On 21 July, two days after the email was sent, Rallah-Baker notified the medical board of Australia (Ahpra) about the GP’s conduct and following an investigation, the board referred the matter to the ACT Civil and Administrative Tribunal because it reasonably believed that he had engaged in conduct that constituted professional misconduct.
The tribunal also considered the agreed facts that the GP has also failed to maintain a culturally safe practice when on the phone with an Ahpra investigator on 30 August 2022 the GP revealed that he had refused to write “CTG” on the script of a four-year-old whose father identified as Aboriginal.
The GP also made comments about Ahpra, including “Ahpra is a Gestapo”.
The GP’s legal representatives conceded his conduct was culturally unsafe, insulting and offensive. “However, he does not concede that that conduct was discriminatory on racial grounds ... First, because the person he sent the email to which contained the offensive comments was not a colleague. Secondly … the offending email was not generated in a workplace.”
According to the tribunal’s full decision, authored on behalf of the tribunal by senior member Thena Kyprianou, the GP issued an apology to Rallah-Baker and the Ahpra regulatory adviser he made subsequent comments to.
Kyprianou went on, “however, despite these concessions and issued apologies, we are not satisfied that the respondent has gained good insight into his conduct nor that he has shown genuine contrition for it”.
“Apart from the two apologies mentioned above, which were issued through his lawyers, no evidence has been presented to the Tribunal by the respondent supporting that he has taken any steps to gain insight into his conduct or expressing any remorse or contrition for his actions.”
The findings noted a psychiatrist’s report dated 30 June 2023 which described the GP “as having a personality with cognitive rigidity and a difficulty in understanding others’ emotional responses to his actions”.
The GP resigned in August 2022 and surrendered his registration on 13 September 2023. The tribunal ruled that in addition to a reprimand, it was necessary for the GP to be disqualified from applying for re-registration for 12 months “by way of general deterrence for the profession”.
‘Part of the solution to closing the gap’
Jayde Fuller, a Gomeroi woman and national director of Ahpra’s Aboriginal and Torres Strait Islander health strategy unit, said the outcome was “vindicating for Aboriginal and Torres Strait Islander Peoples whose experiences of racism in healthcare settings, as a consumer or practitioner are minimised or refuted entirely”.

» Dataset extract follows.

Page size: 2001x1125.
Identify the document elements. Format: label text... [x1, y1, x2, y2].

Fuller said with Ahpra reforming the cultural safety of the complaints processes by actively recruiting First Nations staff to “handl[e] complaints involving us … we have a clear path forward to tackling racism in healthcare towards our people”.

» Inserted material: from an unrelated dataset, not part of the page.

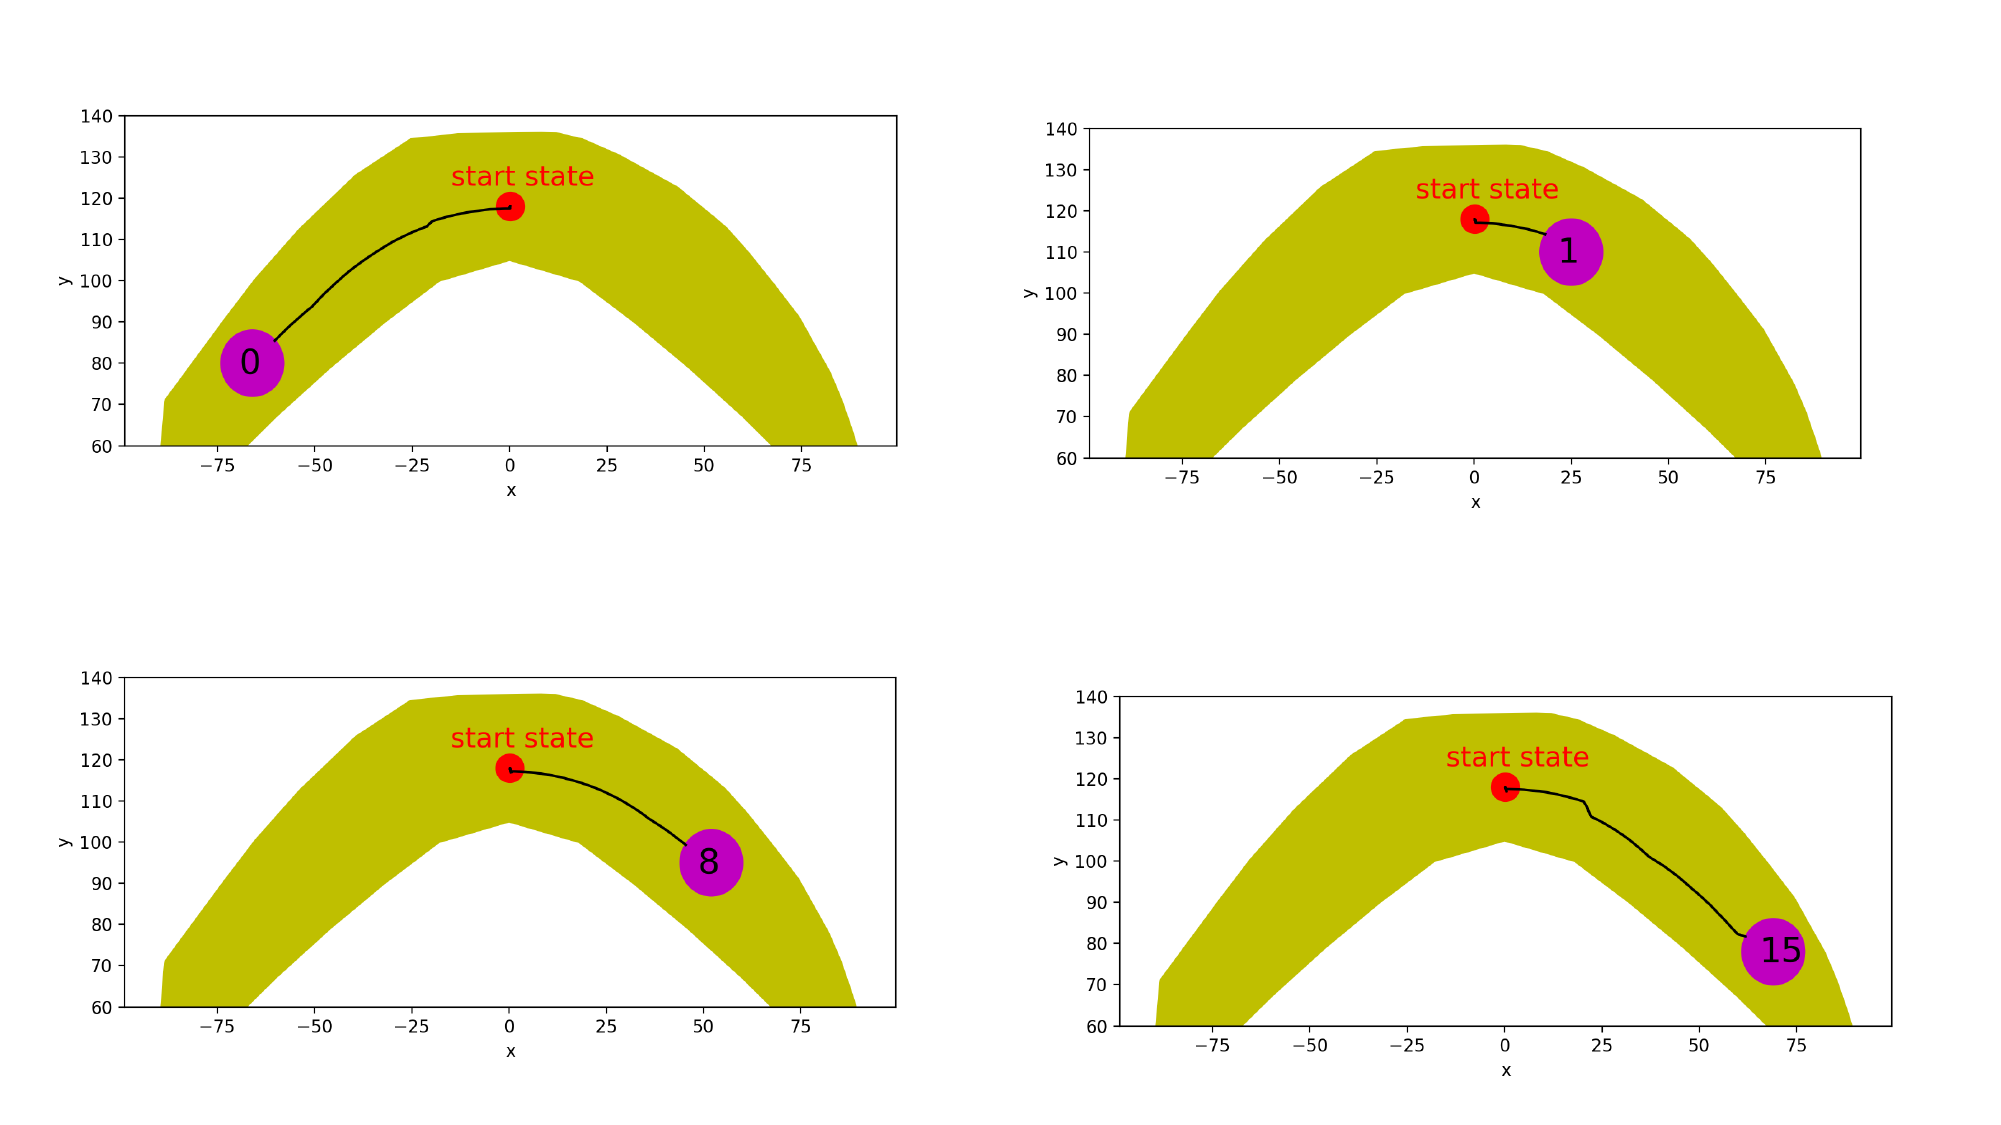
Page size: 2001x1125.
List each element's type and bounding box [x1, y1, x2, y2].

picture [0, 625, 1991, 1080]
picture [0, 63, 1960, 512]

Donna Burns, the CEO of the Australian Indigenous Doctors’ Association, said one of the best ways to improve cultural safety for First Nations patients was to increase the number of Aboriginal and Torres Strait Islander doctors. “However, we know that the doctors are exposed to these behaviours of racism.”
The latest medical training survey with data from 2022 found 55% of Aboriginal and Torres Strait Islander trainees had experienced or witnessed bullying, discrimination and harassment, which included racism, compared to 34% of all trainees nationally.
The same survey also found 29% of Indigenous trainees said they were considering leaving medicine, compared to 20% for non-Indigenous graduates.
“Cultural safety is clinical safety,” Burns said. “They can’t be decoupled. And holding people to account for culturally safe practice is not only a step towards eliminating racism, but an improvement in clinical care and therefore clinical outcomes.”
Rallah-Baker told Guardian Australia he hoped speaking out would encourage others. “There is still a lot of fear among Aboriginal and Torres Strait Islanders if they speak up against people in power or institutions in power, they will suffer the consequences.”